The second way is that the hip itself can refer pain. Things like a labral tear — a cartilage tear in the hip — can actually mimic lower back pain. So here’s your tell: if you get a lot of tightness in your hips, especially in the front of the hips, or any groin pain, be highly suspicious that the hip might be driving your back.
Cause 2 — Tight Hamstrings and a Poor Straight Leg Raise
The second is a lack of range in a straight leg raise. Here’s what that means: lie on your back, keep the leg straight, and lift it up. We want that to get to around ninety degrees.
When people don’t have that range — when they’re tight — the same thing happens as with the hips. The movement gets borrowed by the lower back. Picture someone bending forward to pick up the shopping: they need that length down the back of the leg. If they haven’t got it, they hit the end of their range fast, and the lower back takes the strain. So not having ninety degrees on a straight leg raise is another big one.
Cause 3 — Foot Posture
The third one surprises people: foot posture. People with really collapsed arches — flat feet — very often end up with lower back pain.

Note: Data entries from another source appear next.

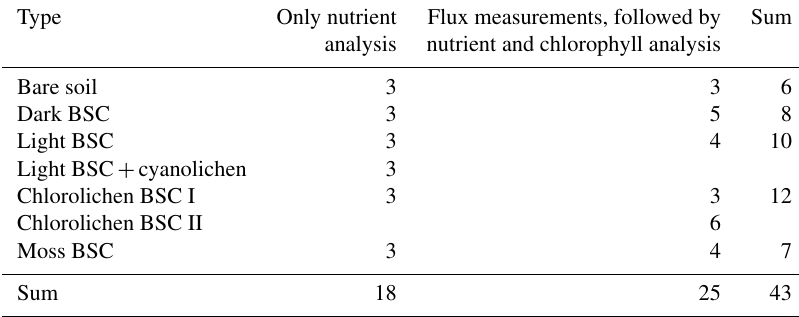
Table 1. Overview of the samples, distribution of replicates of soil–biocrust type and the different analyses. Type Only nutrient Flux measurements, followed by Sum analysis nutrient and chlorophyll analysis Bare soil 3 3 6 Dark BSC 3 5 8 Light BSC 3 4 10 Light BSC + cyanolichen 3 Chlorolichen BSC I 3 3 12 Chlorolichen BSC II 6 Moss BSC 3 4 7 Sum 18 25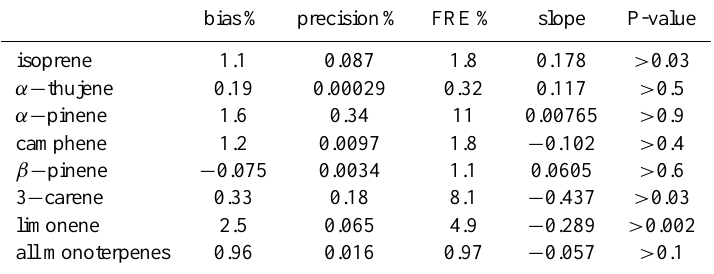
Table 7. Relative bias and the precision of the bias estimate. Positive bias values indicate a loss compared to the sample using ozone removal and negative values a gain. The fraction of random error (FRE) contributing to the bias estimate how much of the difference between the parallel samples may be explained by random error. The slope and P-values refer to the linear trend lines in Fig. 6. bias% precision% FRE%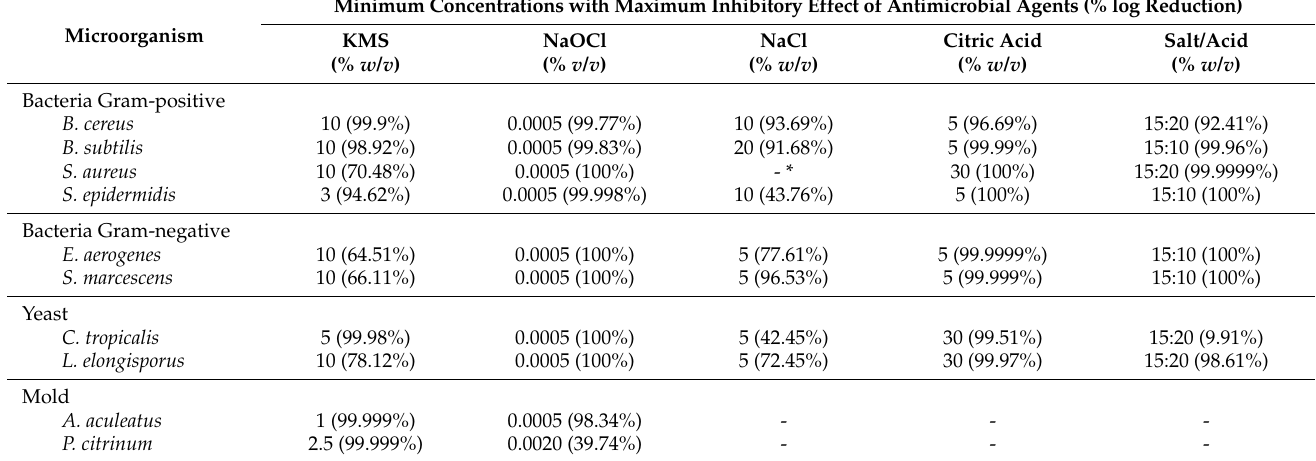
Table 2. Efficacy of antimicrobial agents on B. cereus , B. subtilis , S. aureus , S. epidermidis , E. aerogenes ,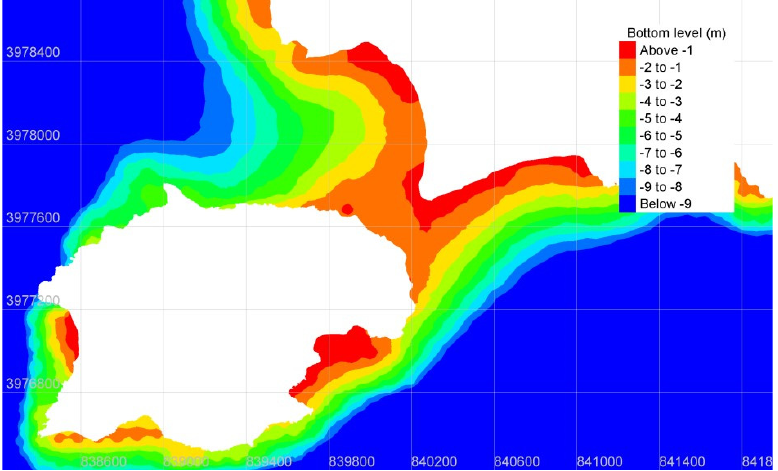
Figure 7. Filled contour map of the bottom level information in the intermediate and shallow water area of interest. Map created in Blue Kenue™ software tool for hydraulic modellers.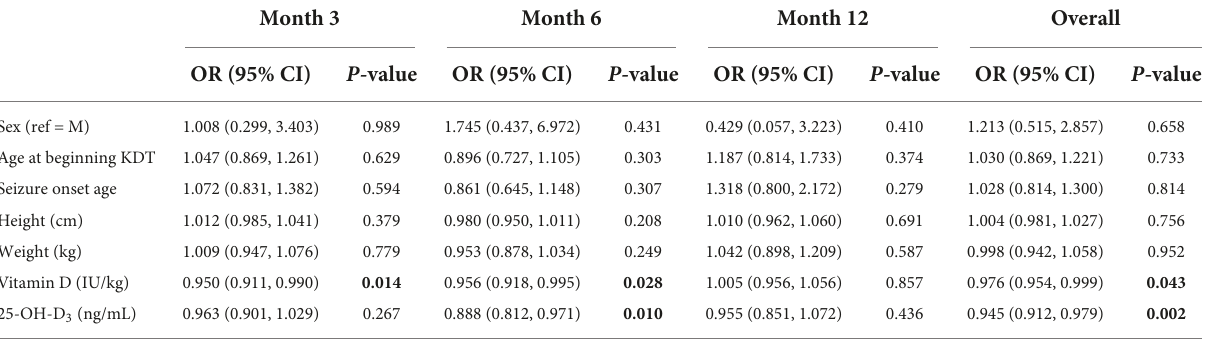
TABLE 3 Odds ratio of factors related to the occurrence of hypercalciuria.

Here’s why. When the foot flattens, it rotates the whole leg inward. The knee rolls in, the hip rolls in, and that then tilts the pelvis forward. When the pelvis tilts forward, it increases the arch in your lower back. Too much arching over time, and the facet joints start to wear. So a lot of that facet joint degeneration can actually start all the way down at the feet.
And here’s what these people usually tell you. Alongside the back pain, they’ve often had knee pain, shin pain, calf tightness, or a history of heel pain too. That’s the giveaway it’s coming from the feet.

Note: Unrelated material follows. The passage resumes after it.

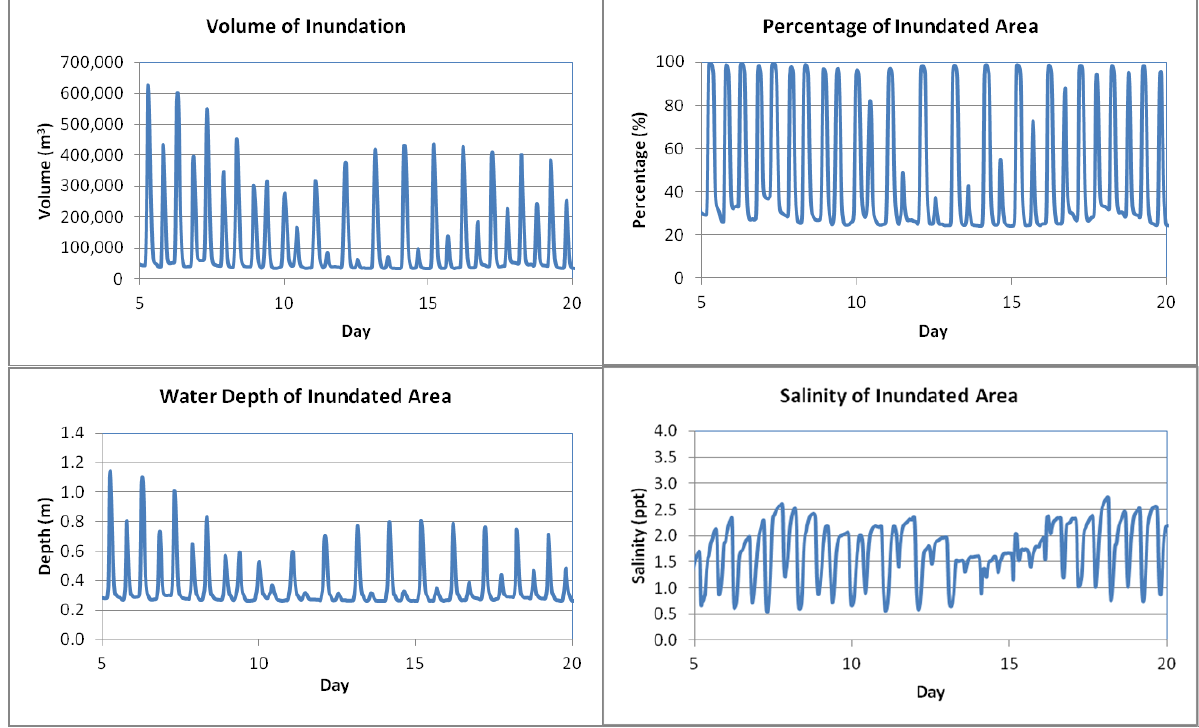
Figure 7. Hydrodynamic parameters for characterization of nearshore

Cause 4 — A Leg Length Difference
The fourth one is a leg length discrepancy — simply, one leg being slightly longer than the other. That creates an uneven distribution of force through the pelvis, so one side is always taking more load than the other.
And here’s the key giveaway: with this one, the pain is almost always on the same one side of the lower back. So if your back pain is stubbornly one-sided, every single time, a leg length difference is worth looking into.
Bringing It Together — Why Treating the Disc Often Fails
So there are your four mechanical drivers: the hips, tight hamstrings and a poor straight leg raise, foot posture, and a leg length difference. Notice the thread running through all of them. Each one forces your lower back to do a job it was never meant to do — to move more than it should, and to take load it shouldn’t.
Do that for long enough, and that’s when the disc bulges and the facet joints wear. Those structures are the symptom you feel. These mechanical drivers are the cause. And that’s exactly why just treating the disc so often doesn’t work long term — if you don’t fix what’s overloading it, it just keeps happening.
So if your back pain keeps coming back no matter what you try, this is usually where the answer lies. Get the hips, the hamstrings, the feet, and your leg length checked, and you start solving the actual problem instead of just chasing the pain. That shift — from treating the symptom to addressing the mechanical cause — is what turns short-term relief into lasting results.